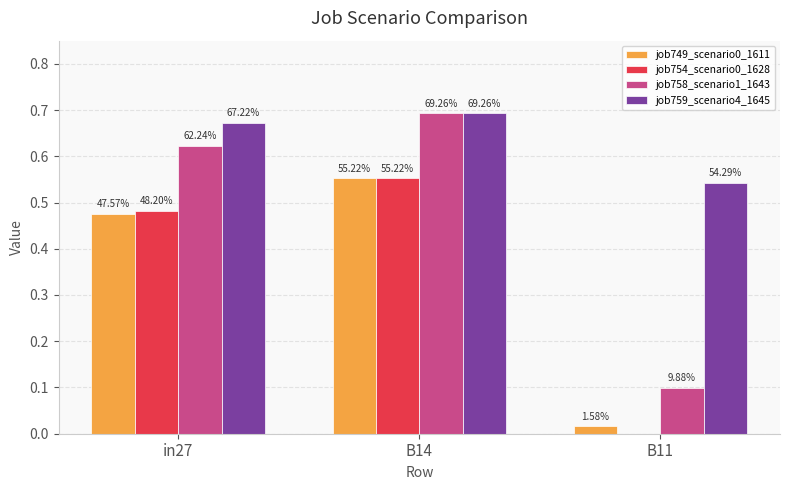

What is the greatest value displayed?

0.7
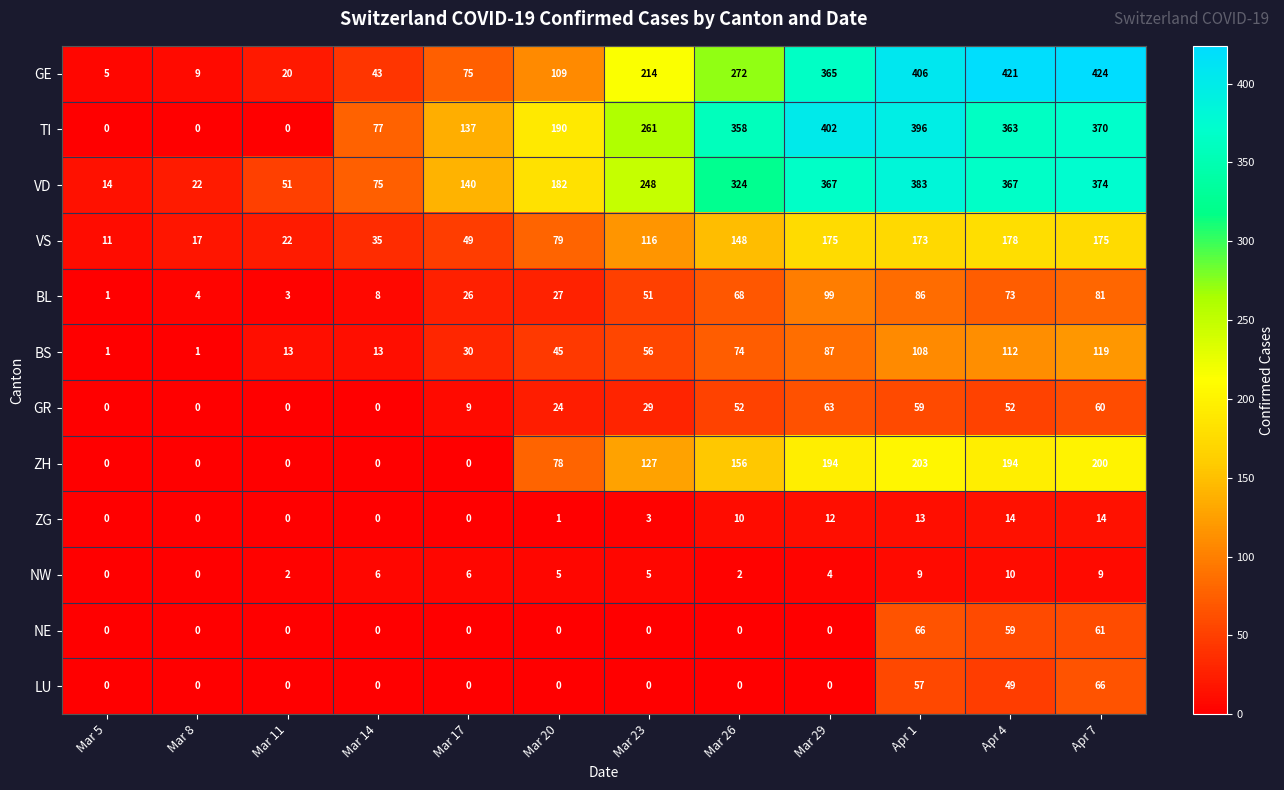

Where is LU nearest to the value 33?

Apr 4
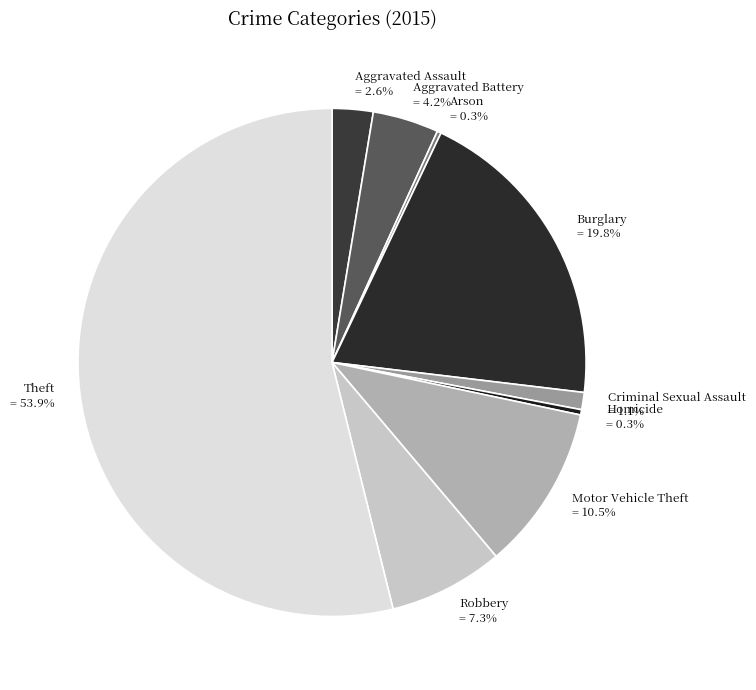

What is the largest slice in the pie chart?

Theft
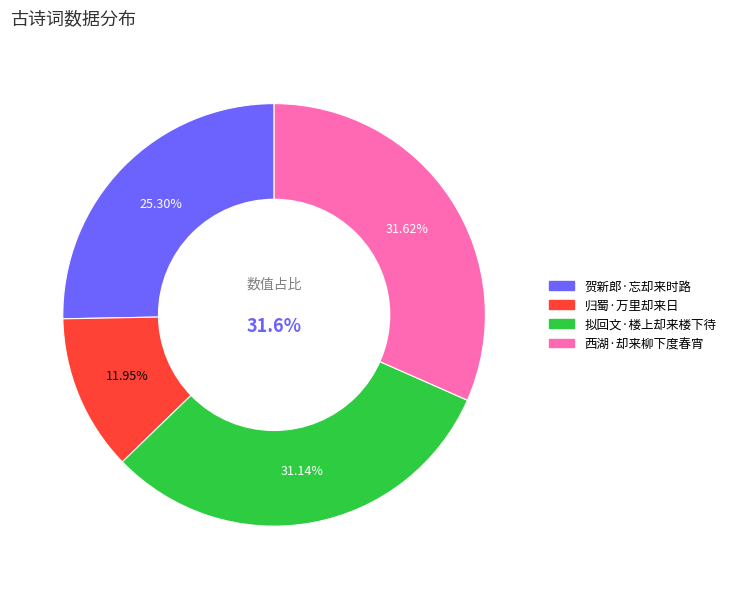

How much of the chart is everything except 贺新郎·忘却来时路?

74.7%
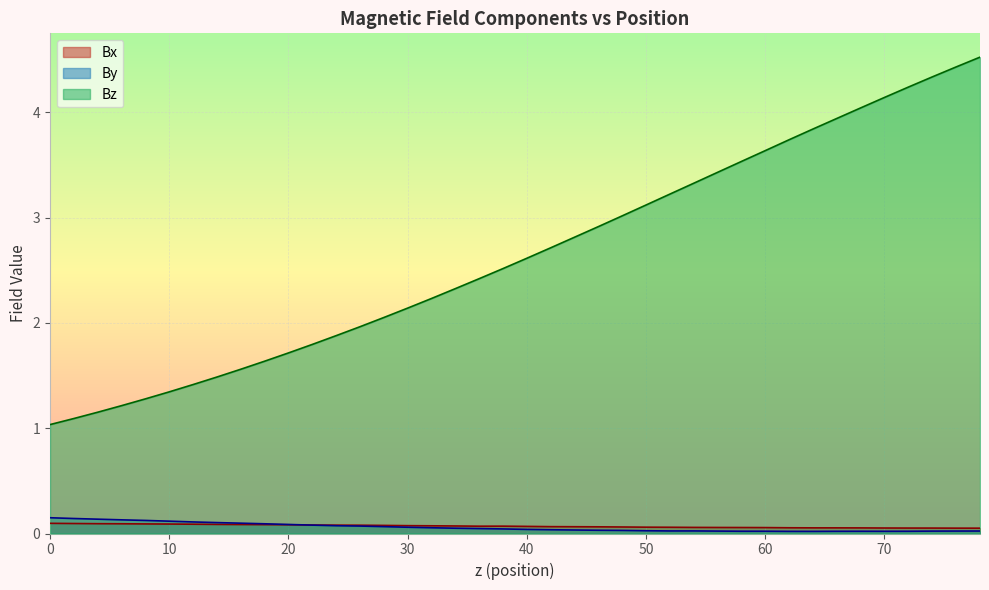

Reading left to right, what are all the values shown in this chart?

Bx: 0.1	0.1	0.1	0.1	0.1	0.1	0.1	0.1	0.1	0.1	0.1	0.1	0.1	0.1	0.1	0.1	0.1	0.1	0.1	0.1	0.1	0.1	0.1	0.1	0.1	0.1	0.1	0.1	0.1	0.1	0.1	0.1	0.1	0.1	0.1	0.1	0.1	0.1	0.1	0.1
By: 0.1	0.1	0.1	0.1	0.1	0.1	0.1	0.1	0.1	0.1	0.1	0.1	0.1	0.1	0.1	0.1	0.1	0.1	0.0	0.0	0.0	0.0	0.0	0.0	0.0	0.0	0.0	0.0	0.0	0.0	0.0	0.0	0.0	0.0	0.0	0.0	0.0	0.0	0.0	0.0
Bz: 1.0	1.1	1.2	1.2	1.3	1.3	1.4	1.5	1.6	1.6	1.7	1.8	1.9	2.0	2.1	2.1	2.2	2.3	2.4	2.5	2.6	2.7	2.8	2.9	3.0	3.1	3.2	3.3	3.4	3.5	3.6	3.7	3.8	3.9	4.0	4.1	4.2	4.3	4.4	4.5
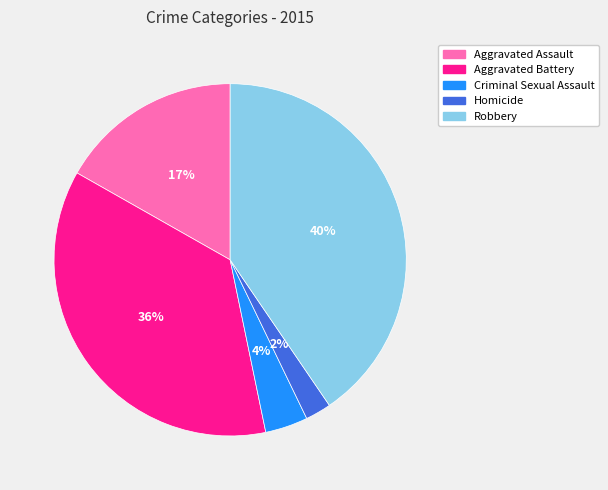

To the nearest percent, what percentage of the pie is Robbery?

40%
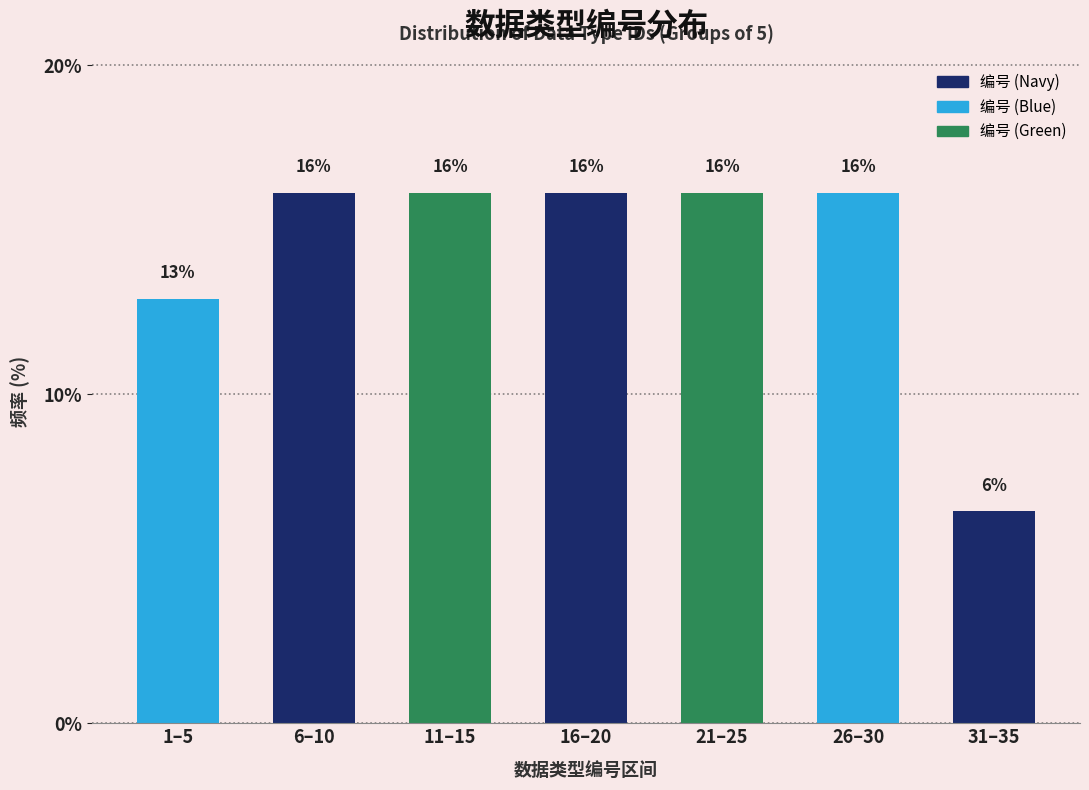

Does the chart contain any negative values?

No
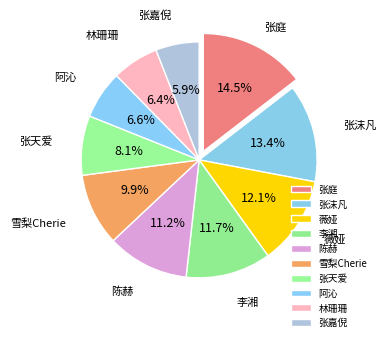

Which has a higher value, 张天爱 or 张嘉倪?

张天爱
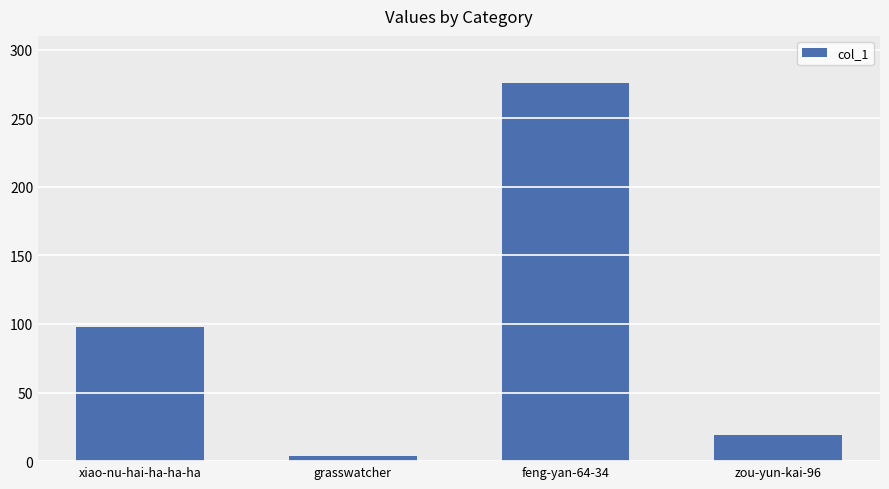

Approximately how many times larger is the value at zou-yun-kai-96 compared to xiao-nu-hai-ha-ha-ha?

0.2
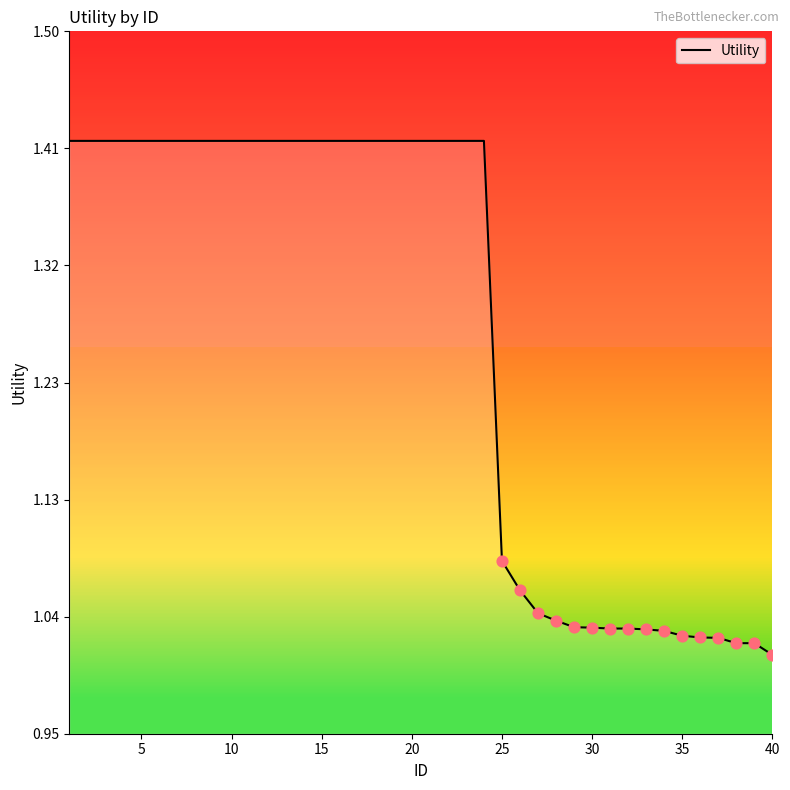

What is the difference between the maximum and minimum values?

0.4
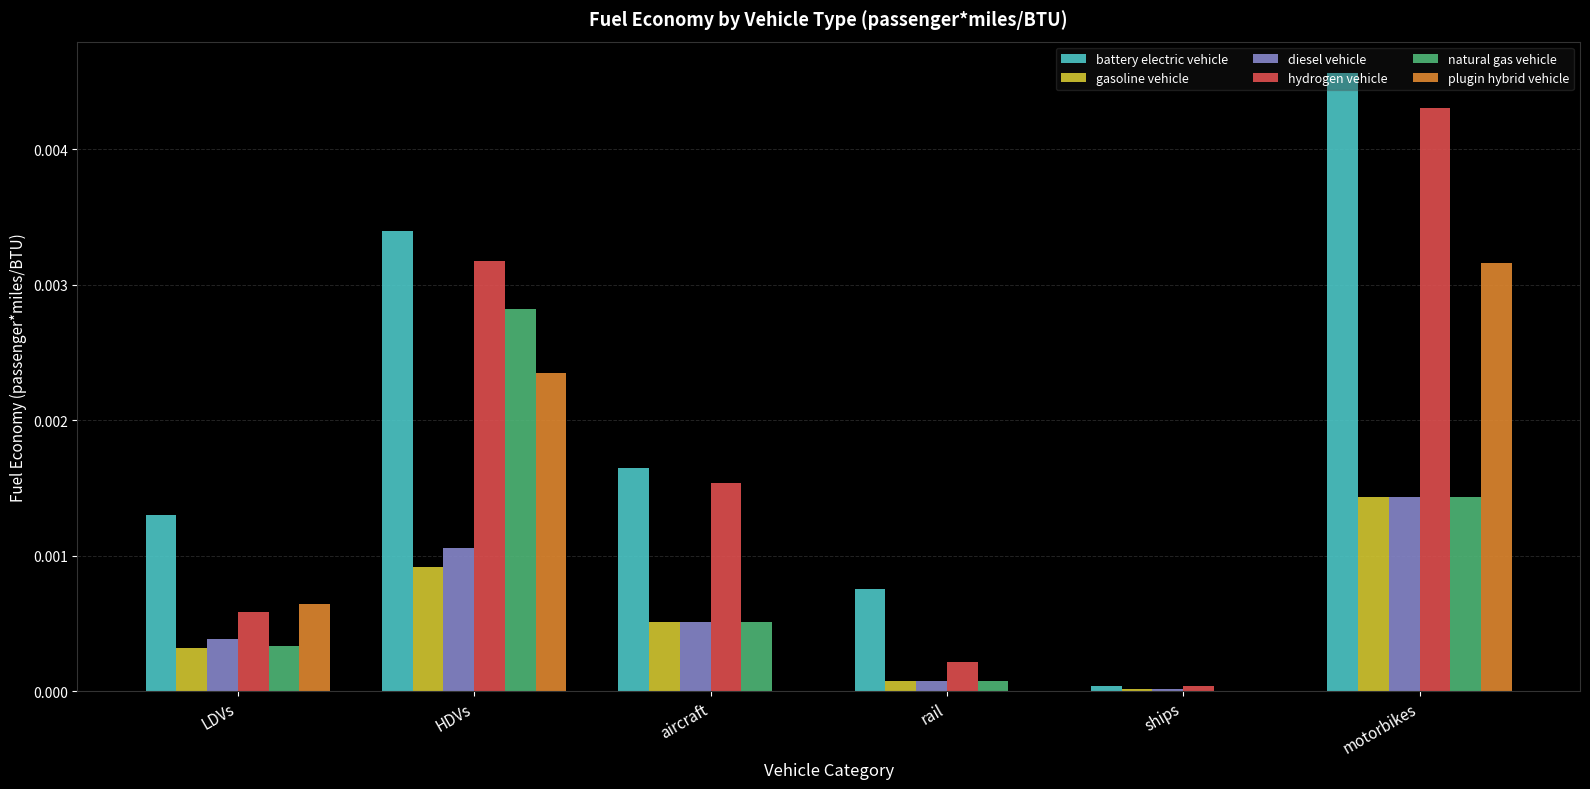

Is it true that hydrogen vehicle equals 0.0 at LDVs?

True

■ ■ ■

▸ **Problem statement**: Reproduce all of the data above, swapping each "chart" for "graph" and keeping everything else the same. Leave the pictures out.

▸ **Expected answer**:
What is the greatest value displayed?

0.7

Where is LU nearest to the value 33?

Apr 4

What is the largest slice in the pie graph?

Theft

How much of the graph is everything except 贺新郎·忘却来时路?

74.7%

Reading left to right, what are all the values shown in this graph?

Bx: 0.1	0.1	0.1	0.1	0.1	0.1	0.1	0.1	0.1	0.1	0.1	0.1	0.1	0.1	0.1	0.1	0.1	0.1	0.1	0.1	0.1	0.1	0.1	0.1	0.1	0.1	0.1	0.1	0.1	0.1	0.1	0.1	0.1	0.1	0.1	0.1	0.1	0.1	0.1	0.1
By: 0.1	0.1	0.1	0.1	0.1	0.1	0.1	0.1	0.1	0.1	0.1	0.1	0.1	0.1	0.1	0.1	0.1	0.1	0.0	0.0	0.0	0.0	0.0	0.0	0.0	0.0	0.0	0.0	0.0	0.0	0.0	0.0	0.0	0.0	0.0	0.0	0.0	0.0	0.0	0.0
Bz: 1.0	1.1	1.2	1.2	1.3	1.3	1.4	1.5	1.6	1.6	1.7	1.8	1.9	2.0	2.1	2.1	2.2	2.3	2.4	2.5	2.6	2.7	2.8	2.9	3.0	3.1	3.2	3.3	3.4	3.5	3.6	3.7	3.8	3.9	4.0	4.1	4.2	4.3	4.4	4.5

To the nearest percent, what percentage of the pie is Robbery?

40%

Does the graph contain any negative values?

No

Which has a higher value, 张天爱 or 张嘉倪?

张天爱

Approximately how many times larger is the value at zou-yun-kai-96 compared to xiao-nu-hai-ha-ha-ha?

0.2

What is the difference between the maximum and minimum values?

0.4

Is it true that hydrogen vehicle equals 0.0 at LDVs?

True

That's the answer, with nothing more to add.